Nous constatons que cette Constitution contient des imperfections et des incohérences, présentant un caractère d’extranéité, manquant d’identité congolaise, et ne garantissant pas le droit à la réparation des victimes selon les standards modernes, etc. Le retour à l’authenticité du texte constitutionnel congolais s’impose.
La Constitution du 18 février 2006 n’a pas mentionné expressément le régime politique, la forme de l’État, ni la juridiction pénale du Président de la République honoraire et des anciens premiers ministres pour les infractions commises lorsqu’ils étaient en fonction.
De plus, elle ne s’adapte pas à la mentalité congolaise, dans le sens où, lorsque les ministres, les directeurs généraux des entreprises, les gouverneurs et d’autres responsables n’assument pas leurs responsabilités, la population vise toujours le Président de la République. Cela signifie qu’il faut un régime présidentiel pour mieux correspondre à la mentalité congolaise.
Le régime présidentiel n’est pas synonyme de dictature, car il repose sur le respect strict de la séparation des pouvoirs.
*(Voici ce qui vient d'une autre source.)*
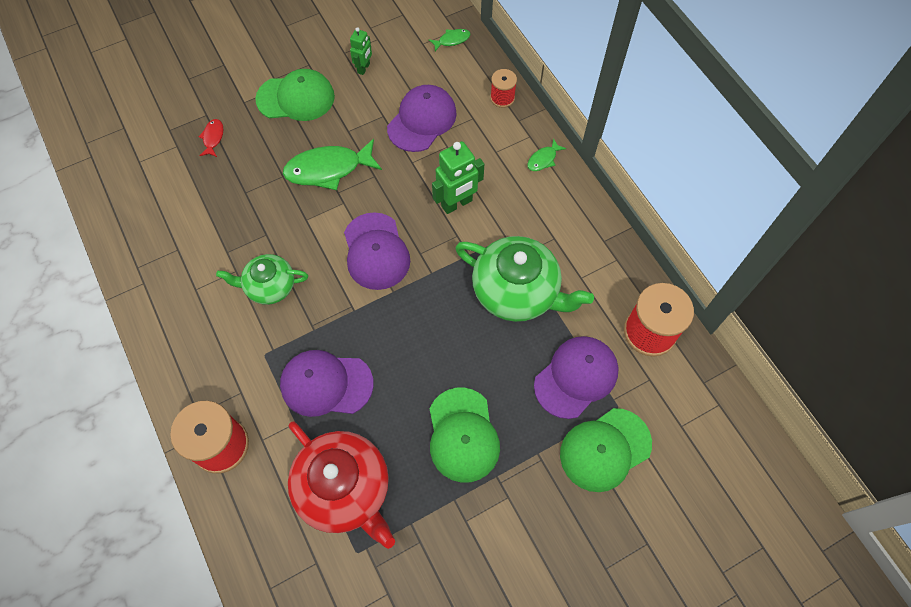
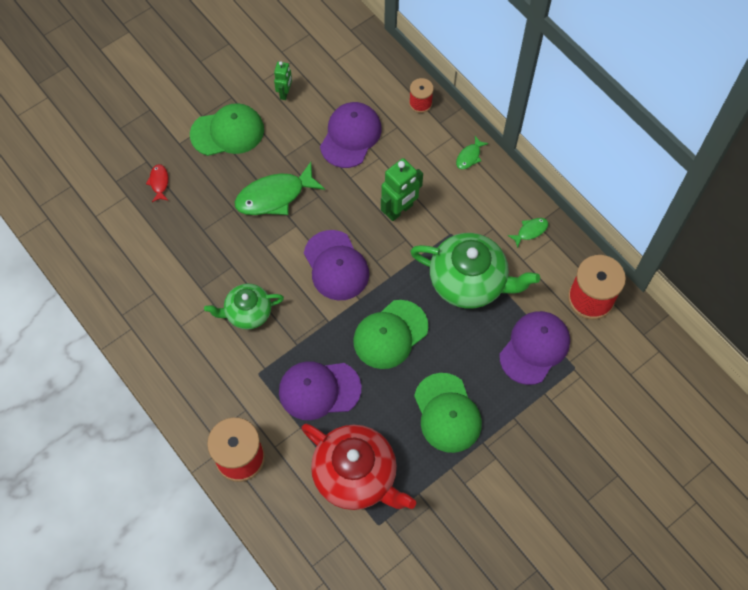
camera: 10 degrees left, 0 degrees up
green fish [429,29,471,51] -> green fish moved to [508,218,548,248]
green cap [560,408,652,492] -> green cap moved to [353,300,428,369]

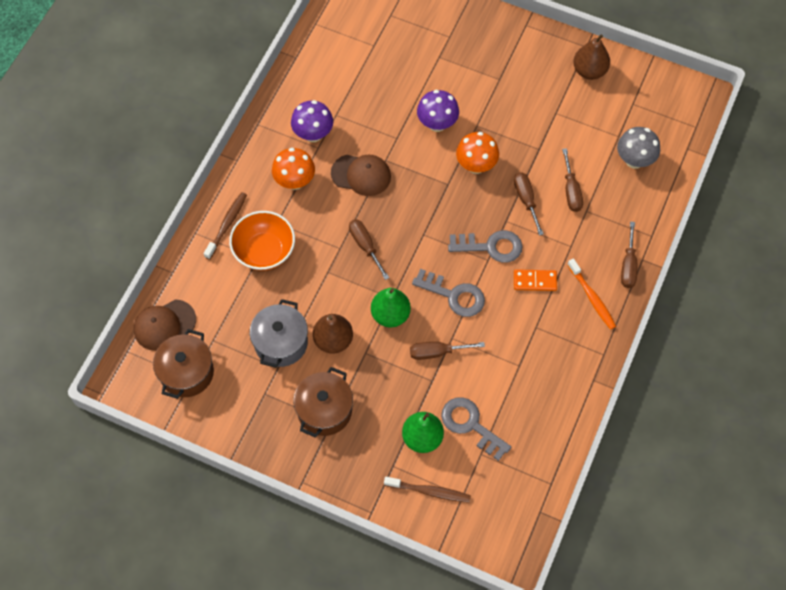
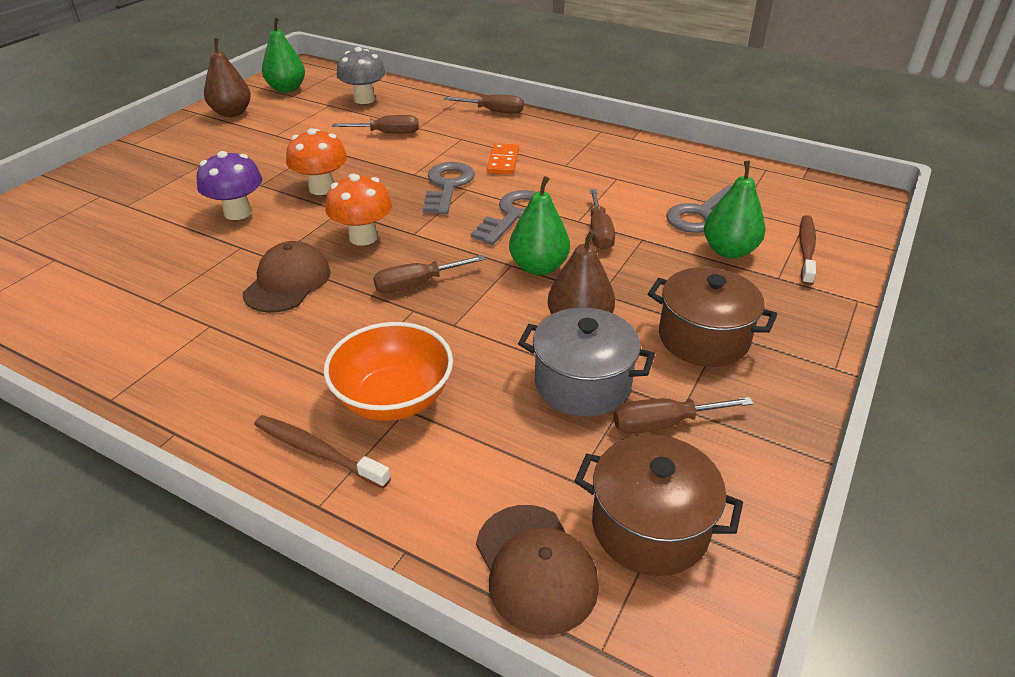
camera: 85 degrees left, 25 degrees down
orange mushroom [272,148,315,190] -> orange mushroom moved to [326,173,392,246]
purple mushroom [291,100,333,142] -> none
brown screwdriver [514,172,544,236] -> brown screwdriver moved to [614,397,754,434]
orange toothbrush [567,258,616,330] -> none
none -> green pear [262,17,305,93]

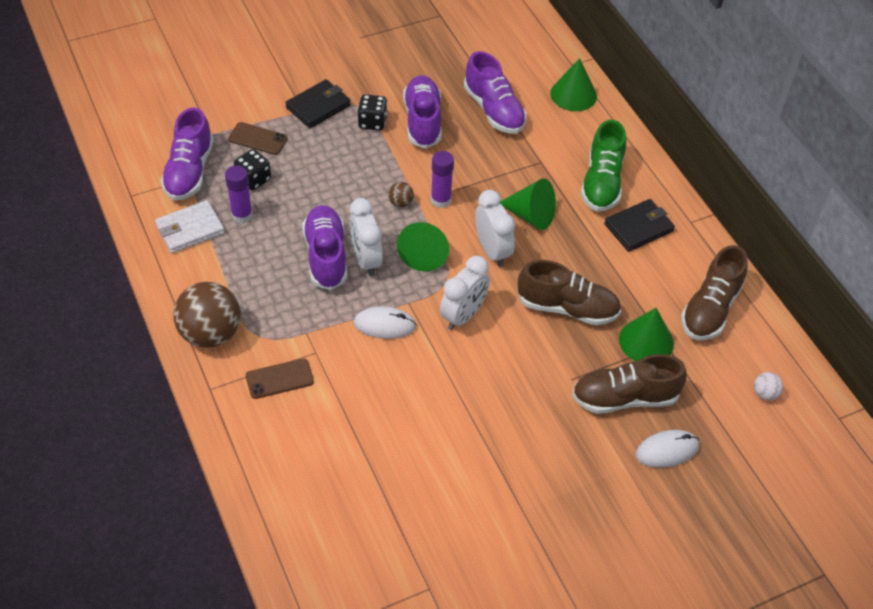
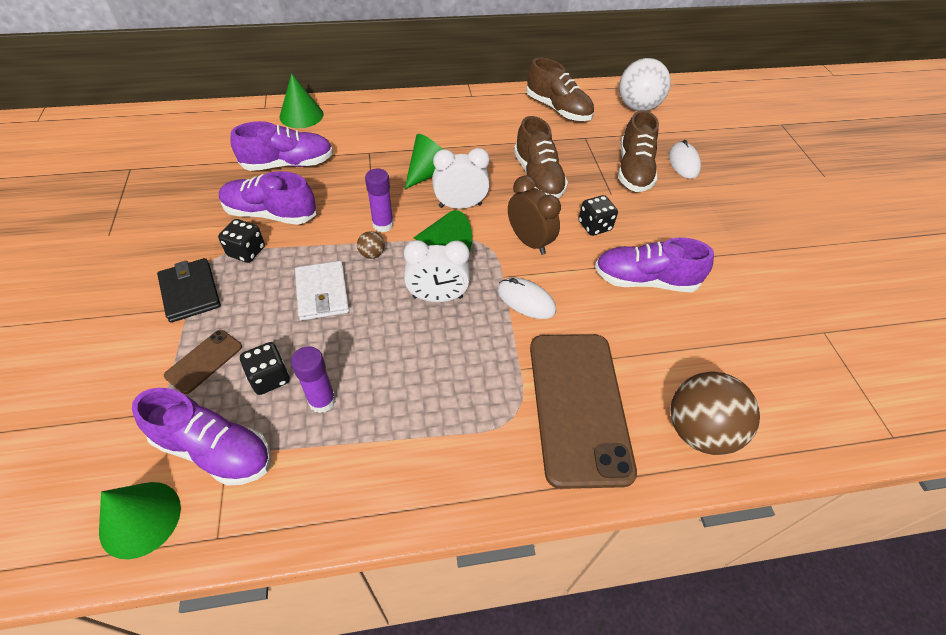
camera: 75 degrees left, 0 degrees up
white wallet [155,200,225,253] -> white wallet moved to [295,261,350,321]
brown ball [173,282,241,348] -> brown ball moved to [670,372,760,455]
brown phone [246,358,314,399] -> brown phone [530,335,637,489], size x2.27
purple shoe [302,205,347,290] -> purple shoe moved to [595,237,714,292]
white mouse [353,307,416,339] -> white mouse turned 75 degrees counterclockwise [497,278,556,319]
white clock [440,256,490,330] -> brown clock [508,175,561,255]
brown shoe [517,260,621,325] -> brown shoe turned 135 degrees clockwise [514,116,568,198]
green shoe [581,120,626,212] -> none
black wallet [604,199,675,252] -> none
green cone [619,308,674,362] -> green cone moved to [99,482,181,559]
white ball [754,372,783,400] -> white ball [619,58,671,111], size x2.35
none -> black dice [578,195,618,236]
En réalité, la République Démocratique du Congo peut fonctionner tantôt sous un régime parlementaire en période de cohabitation, tantôt sous un système présidentialiste (semi-présidentiel) en cas de concordance entre la majorité présidentielle et la majorité parlementaire (coalition).
Que ce soit dans le cadre d’un régime parlementaire ou d’un régime présidentialiste, le chef du gouvernement est à la fois responsable devant l’Assemblée nationale et devant le Président de la République, qui peut lui demander la démission.
En réalité, le chef du gouvernement devrait être responsable uniquement devant l’Assemblée nationale, car l’exécutif est bicéphale (chef de l’État et chef du gouvernement).
La première révision constitutionnelle a abouti à la loi n° 11/002 du 20 janvier 2011, portant révision de certains articles de la Constitution de la République Démocratique du Congo du 18 février 2006. Cette révision a curieusement touché aux deux matières intangibles prévues par l’article 220 : il s’agit de l’indépendance judiciaire (article révisé 149) et des prérogatives des provinces (articles révisés 197 et 198).
Le constituant dérivé, au lieu de plonger dans l’irrégularité flagrante en révisant les articles intangibles, aurait dû procéder d’abord à la révision de l’article 220 pour rendre tangibles les articles révisés 149, 197 et 198.
En conclusion, une révision totale de la Constitution (changement) s’impose pour s’adapter réellement aux aspirations et aux mentalités congolaises ainsi qu’à la réalité socio-politique. Cette Constitution contient des imperfections et des incohérences, et elle manque d’identité congolaise au regard de son caractère d’extranéité.